More than 20 people were injured, with 14 requiring hospital treatment, after fighting broke out late Sunday night and early Monday morning between hundreds of migrants in the northern French port town of Calais.
The brawl erupted at a makeshift camp known as the "New Jungle." According to the local prosecutor, the clashes involved Sudanese, Eritrean, Ethiopian, and Afghan migrants that pass through the French ferry port hoping to board UK-bound trucks.
"It started off as an argument over a pack of cigarettes," Christian Salomé, who runs local migrant support group Auberge des Migrants, told VICE News. "Fighting broke out between Ethiopian or an Eritrean [migrant] and a Sudanese [migrant], and they were soon joined by members of their communities."
Several tents and makeshift homes were set on fire during the melee, and the violence quickly escalated, with some migrants attacking others with iron bars and knives.
The brawl came just days after a man was reportedly wounded in a shooting after a fight broke out in a parking lot in Calais. Four Afghan migrants were detained following the shooting, but later released due to lack of evidence.
A police source cited in local daily La Voix du Nord described the fighting as a turf war between rival smuggling gangs, but Salomé thinks the talk of "gangs" is a bit of an exaggeration. "All this is happening because people are at their wits' end," he said. "The most recent fight, on Sunday night, followed a simple enough formula explanation: Few [UK-bound] trucks because of the weekend, a high concentration of migrants, different communities with different cultures, and a certain amount of alcohol."
According to Salomé's organization, around 3,000 migrants currently live on the 45-acre area covered by the "New Jungle," the only camp that is tolerated by the Calais authorities. Located on the outskirts of town, the makeshift settlement is close to the Jules-Ferry migrant drop-in center, a government-run facility that opened in January 2015. The center, built on a former children's summer camp, is intended to become the sole space for Calais' migrant population.

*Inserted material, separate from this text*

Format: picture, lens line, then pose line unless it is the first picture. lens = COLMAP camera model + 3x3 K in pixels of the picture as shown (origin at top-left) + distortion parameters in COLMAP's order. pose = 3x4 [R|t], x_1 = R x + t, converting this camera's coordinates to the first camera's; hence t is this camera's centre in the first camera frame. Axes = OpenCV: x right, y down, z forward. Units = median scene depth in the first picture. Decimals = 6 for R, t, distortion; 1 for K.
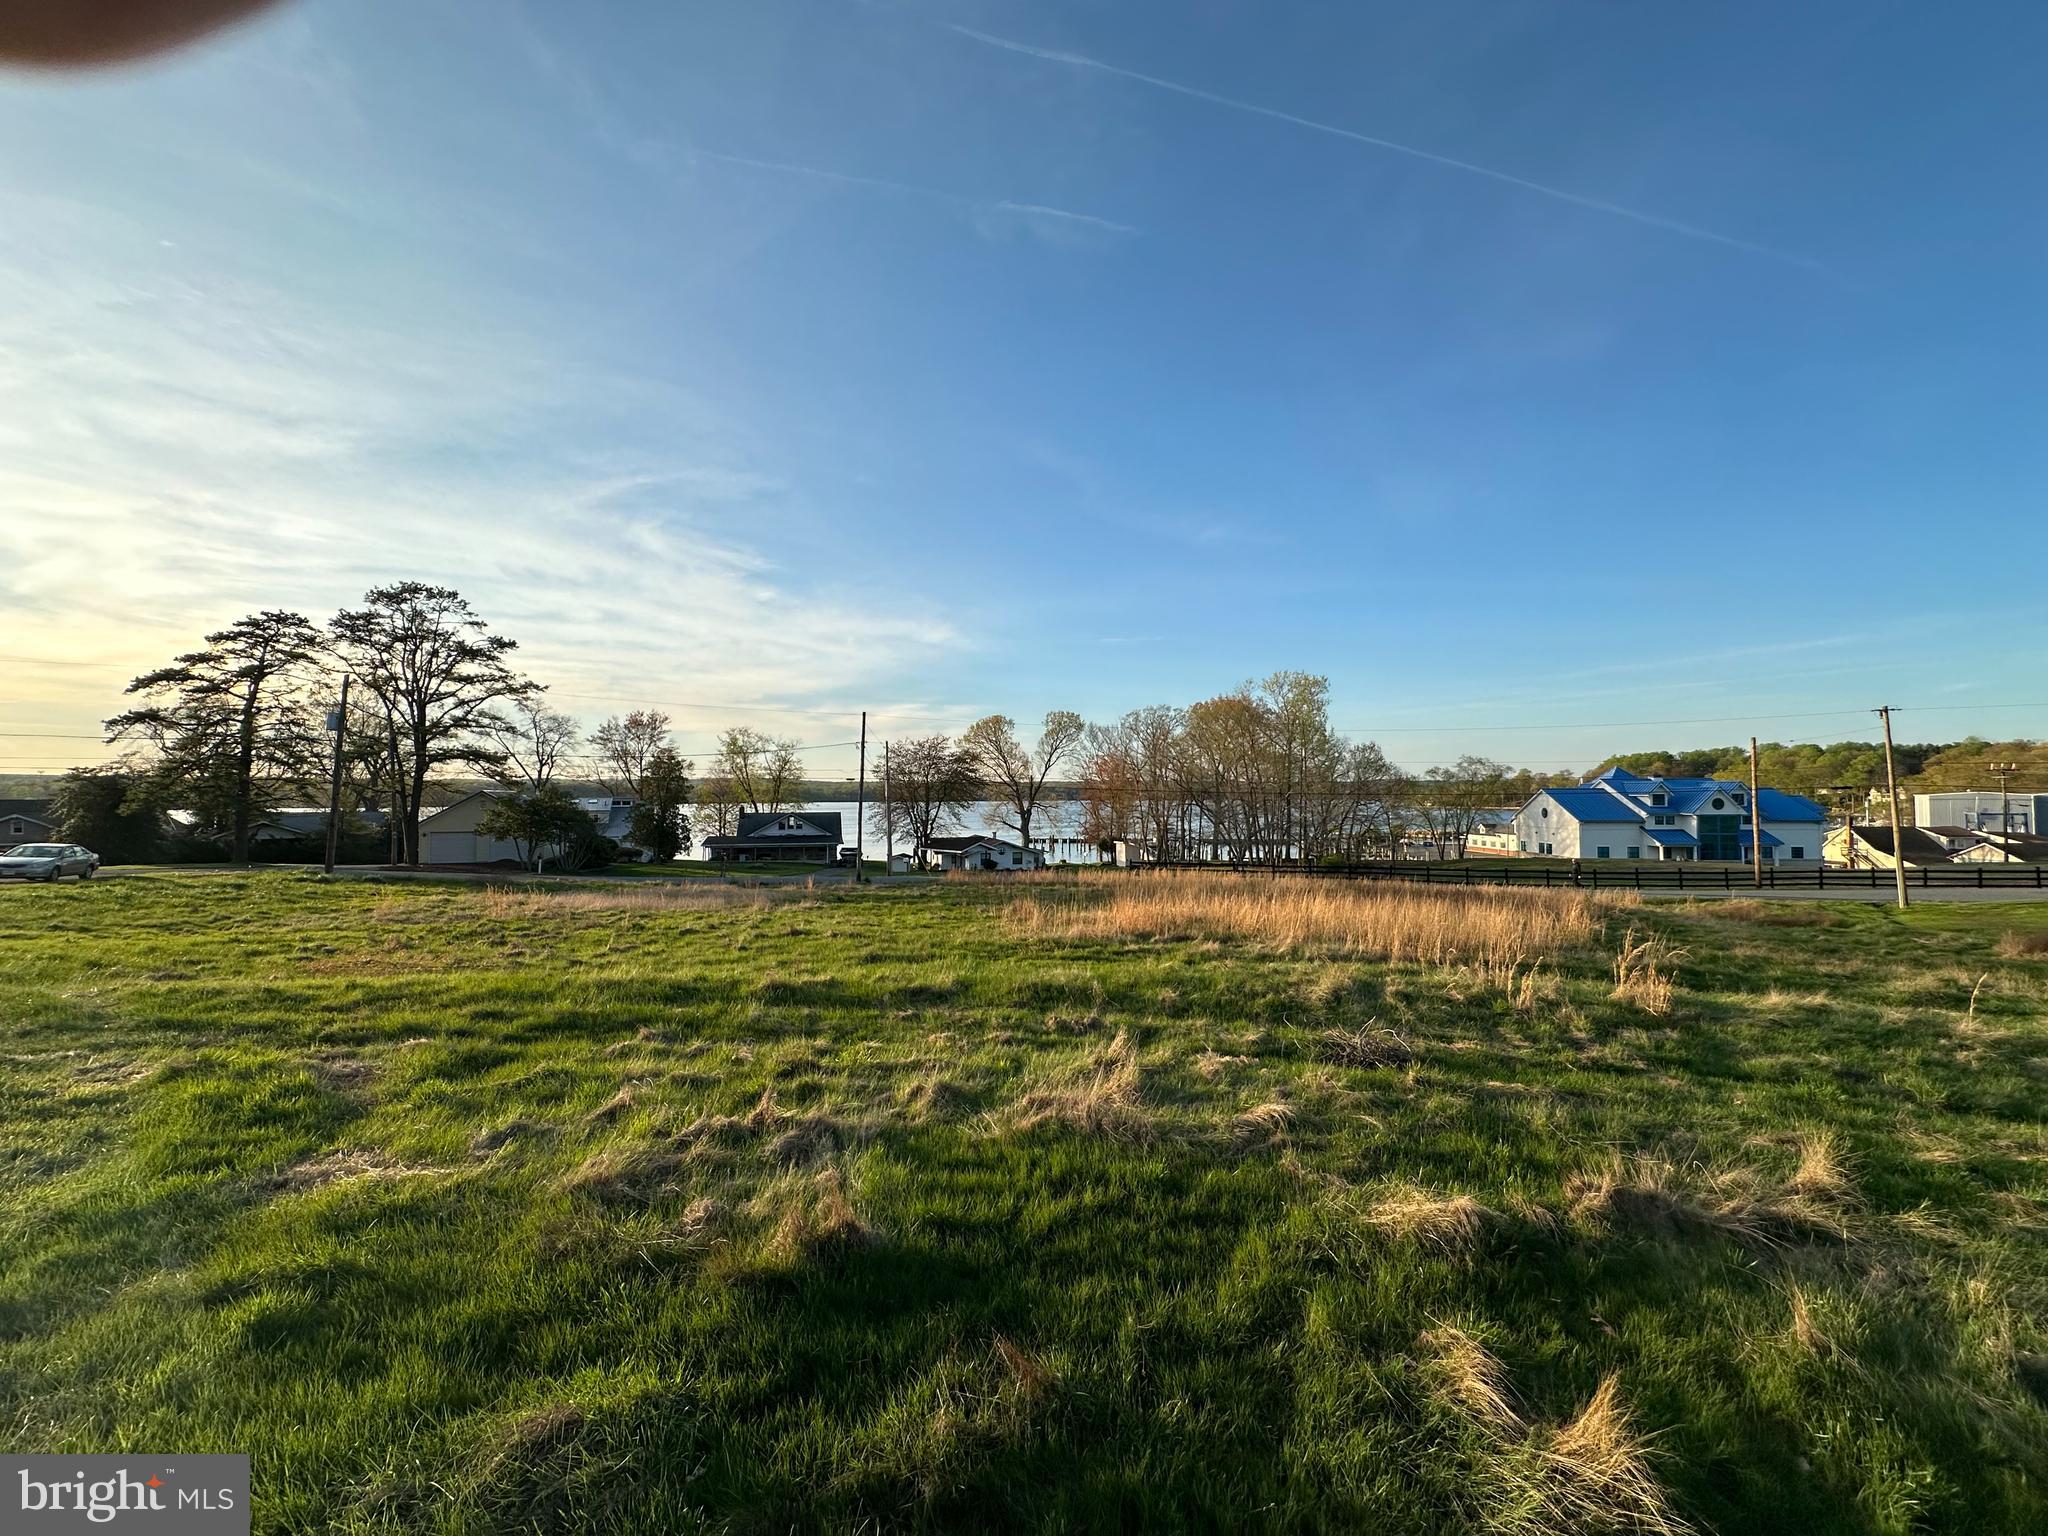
lens RADIAL K [[814.9, 0, 1021.5], [0, 814.9, 767.3], [0, 0, 1]] dist [-0.002934, 0.000416]
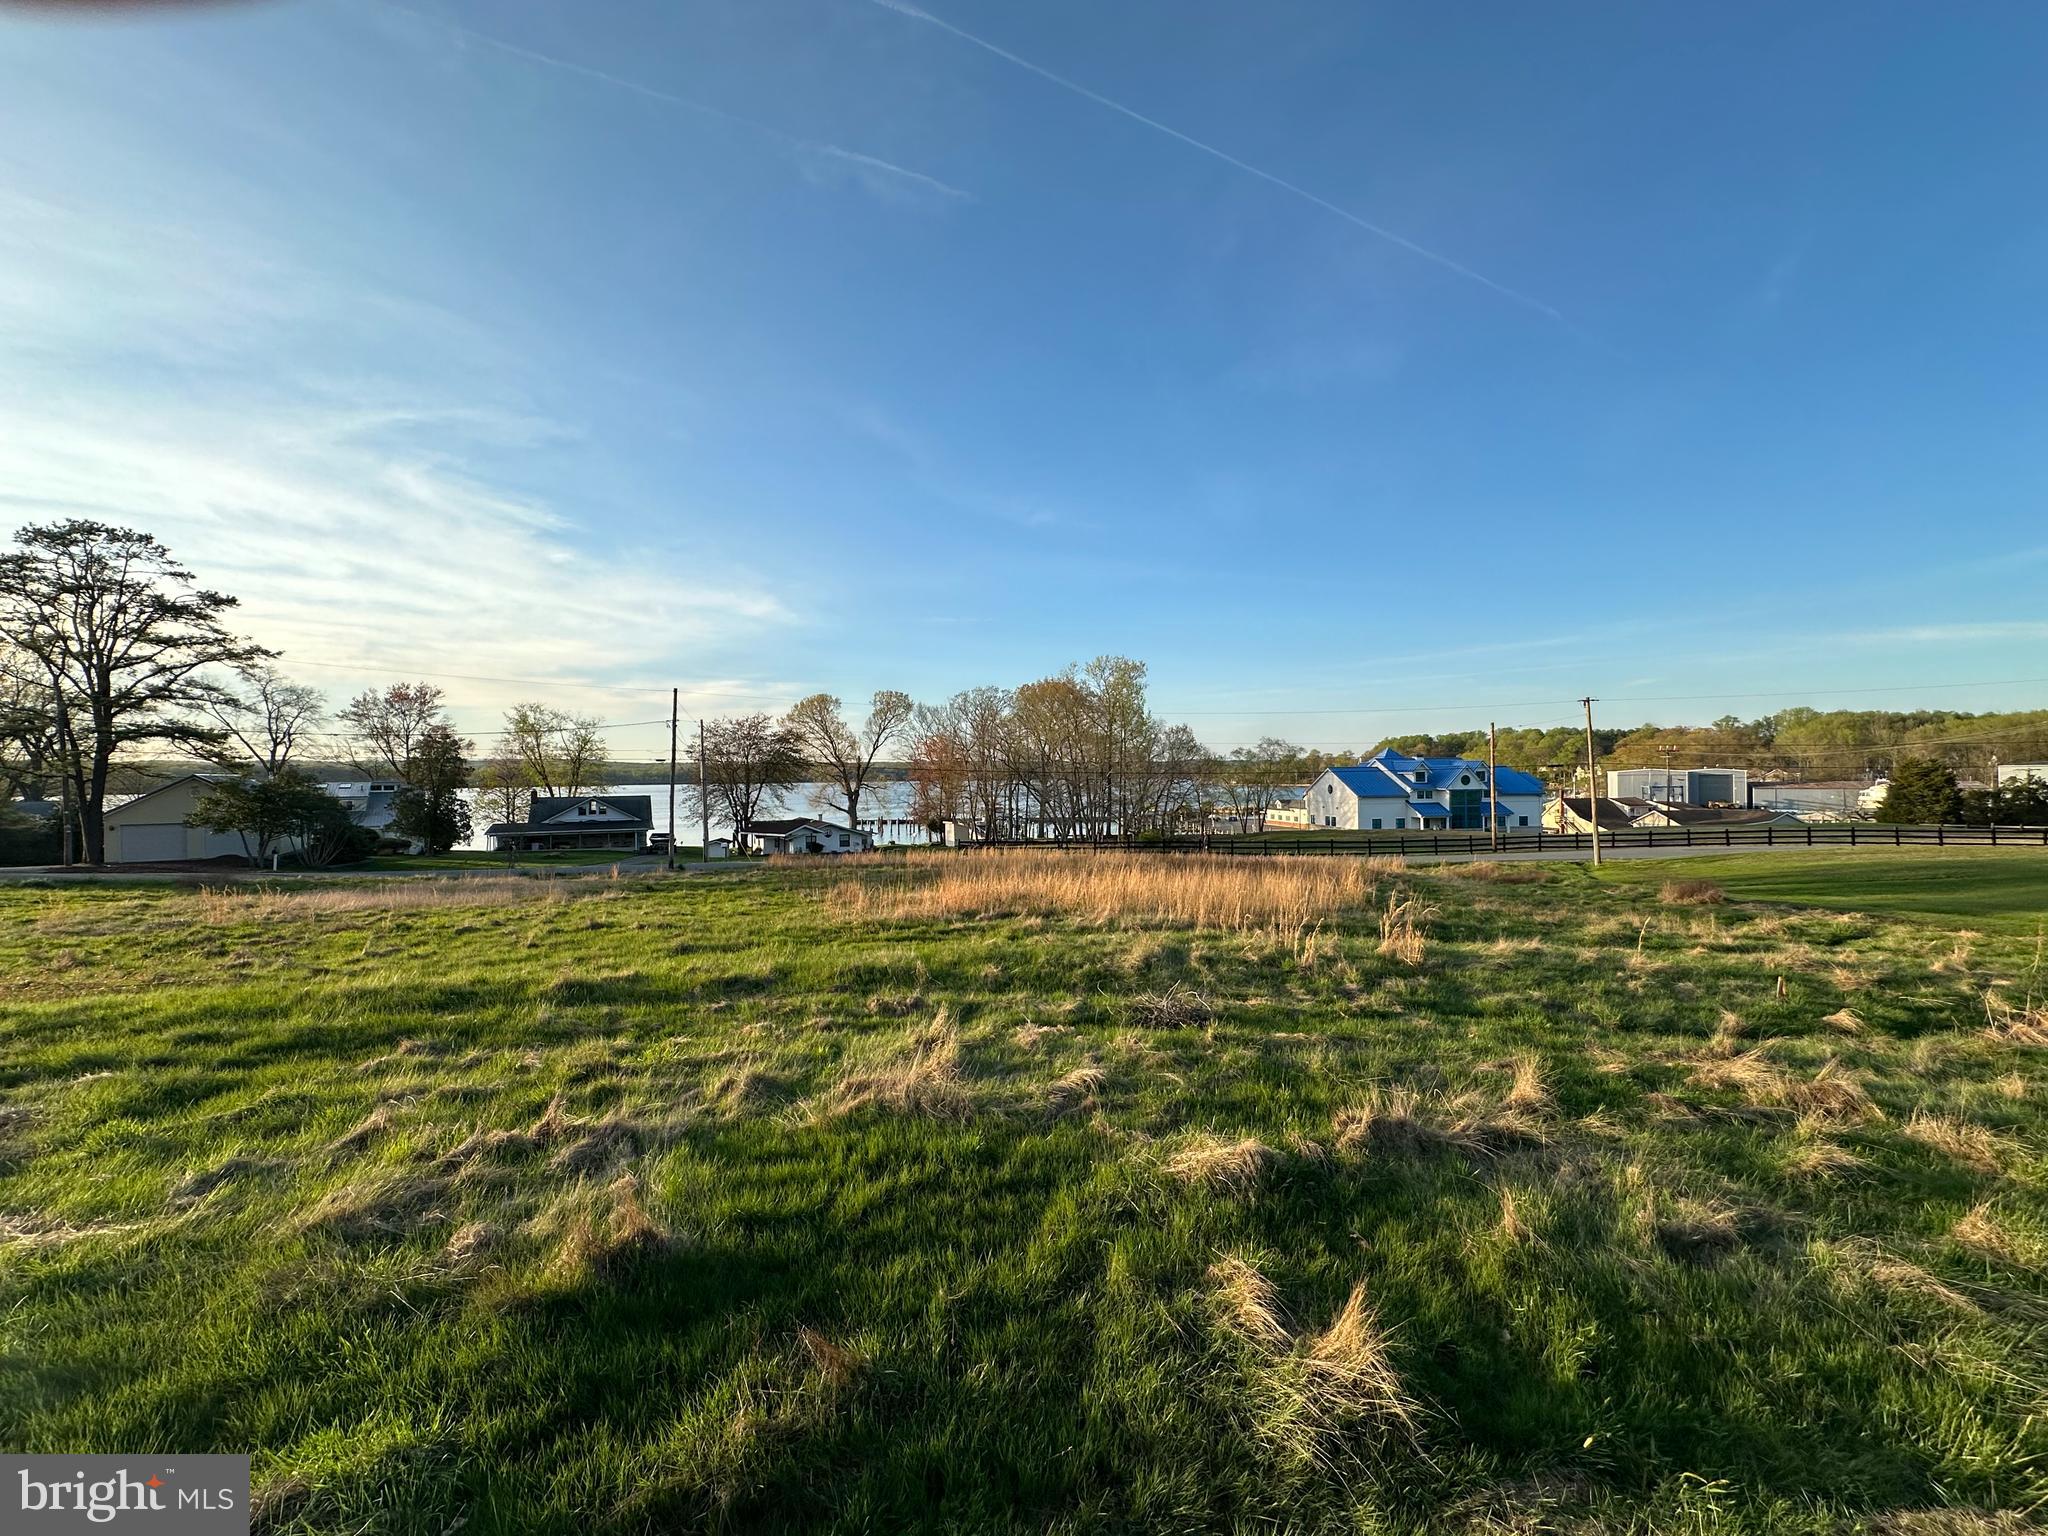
lens RADIAL K [[814.9, 0, 1021.5], [0, 814.9, 771.0], [0, 0, 1]] dist [-0.002934, 0.000416]
pose [[0.978458, -0.004629, 0.206393, 0.005944], [-0.001241, 0.999599, 0.028299, 0.000459], [-0.206441, -0.027946, 0.978060, 0.001627]]
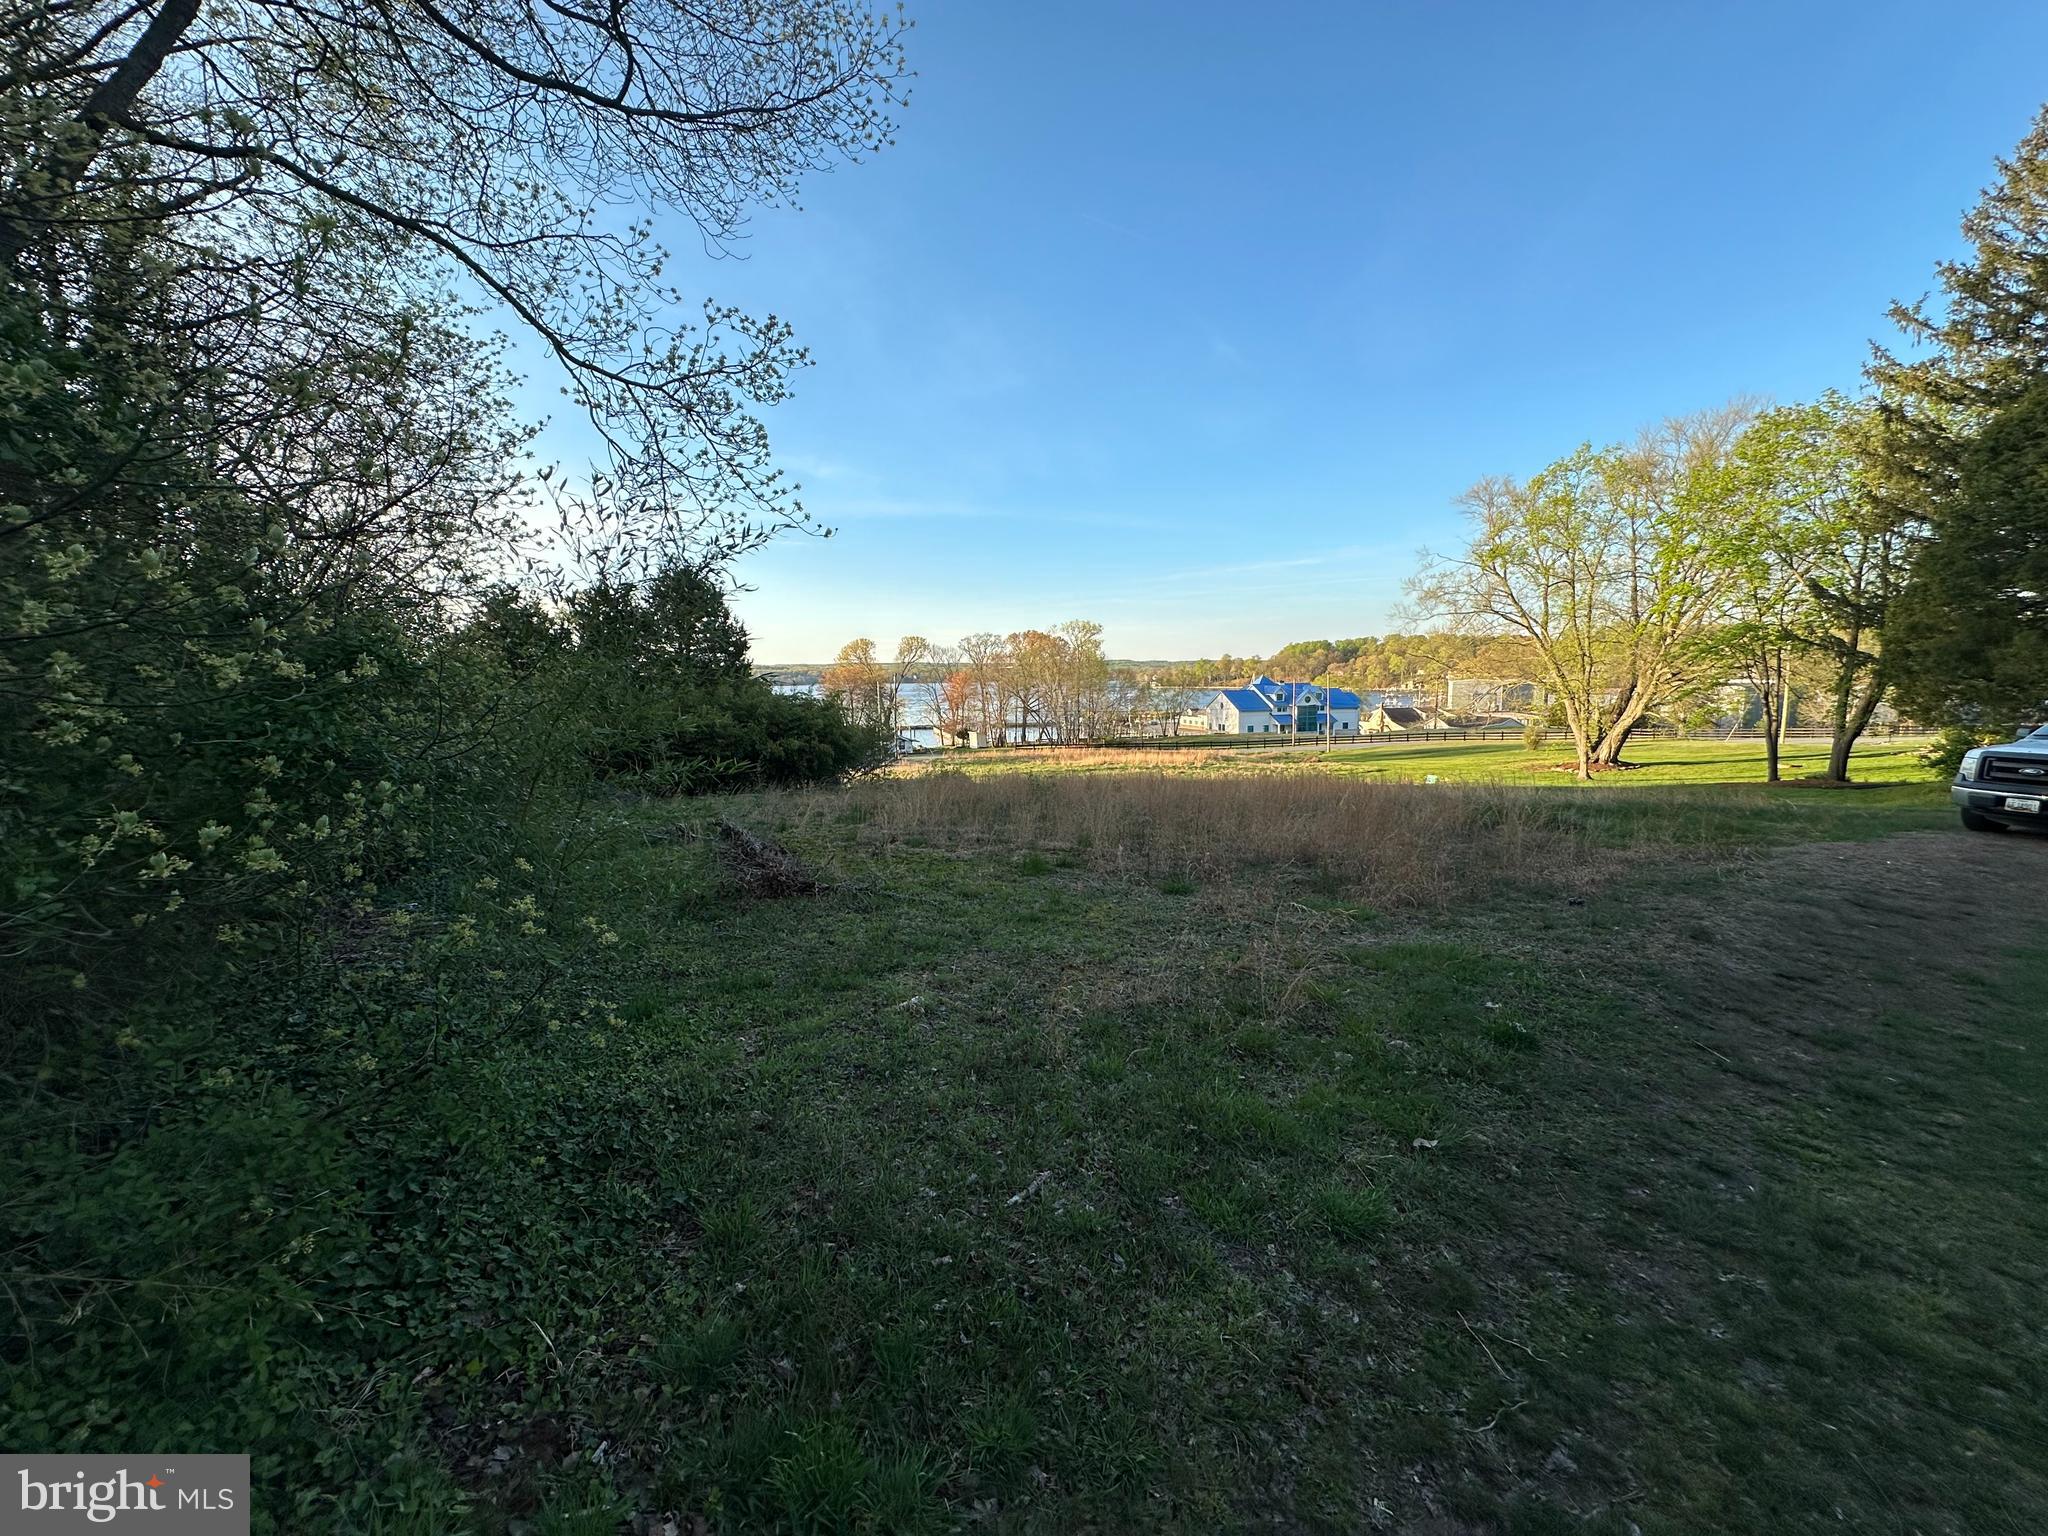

Migrants in Calais have mostly been left to their own devices since the closure of the infamous Sangatte camp in 2002. Housed in a giant warehouse, the Sangatte camp was shuttered amid criticism of the harsh conditions endured by the 2,000 refugees who lived there.
Salomé said the new Jules-Ferry drop-in center has "somewhat improved the situation" for migrants. "There are showers, electric outlets so migrants can charge their phones, and every day a hot meal is served," he said.
The recent tensions, he explained, are caused by the high concentration of migrants from various communities. "Before, each community had its own area," he said. "There were several camps, but none was tolerated [by the authorities]. Now there's only one camp."
A member of the migrant support group Salam who spoke to VICE News on the condition of anonymity echoed Salomé's diagnosis of the situation, saying that different migrant communities living in close proximity to each other has led to outbursts of violence.
"We [Salam] estimate that migrant numbers will continue to rise until September," the source said. "It should slow down after that." The organization said it will help rebuild the parts of the camp that were destroyed in the recent brawl by "bringing in tarpaulins, blankets, and tents."
In an unrelated incident, an unidentified migrant in his early twenties was killed Sunday night when he was hit by a car as he attempted to cross the freeway that links Calais to Paris. Local authorities have not yet confirmed the young man's nationality.